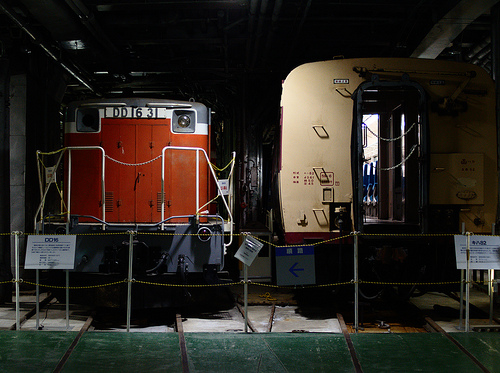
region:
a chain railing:
[6, 228, 499, 333]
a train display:
[33, 93, 238, 315]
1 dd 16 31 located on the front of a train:
[22, 92, 235, 312]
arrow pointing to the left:
[274, 247, 315, 287]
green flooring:
[3, 327, 494, 371]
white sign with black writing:
[453, 233, 498, 270]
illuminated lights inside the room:
[360, 114, 382, 223]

# # #

Take the data from the line containing "white sign with" through the end of the data, inclusive, and write those lines out again with "black writing" renamed to "dark lettering", leaving everything else unchanged.

Solution for this exercise:
white sign with dark lettering:
[453, 233, 498, 270]
illuminated lights inside the room:
[360, 114, 382, 223]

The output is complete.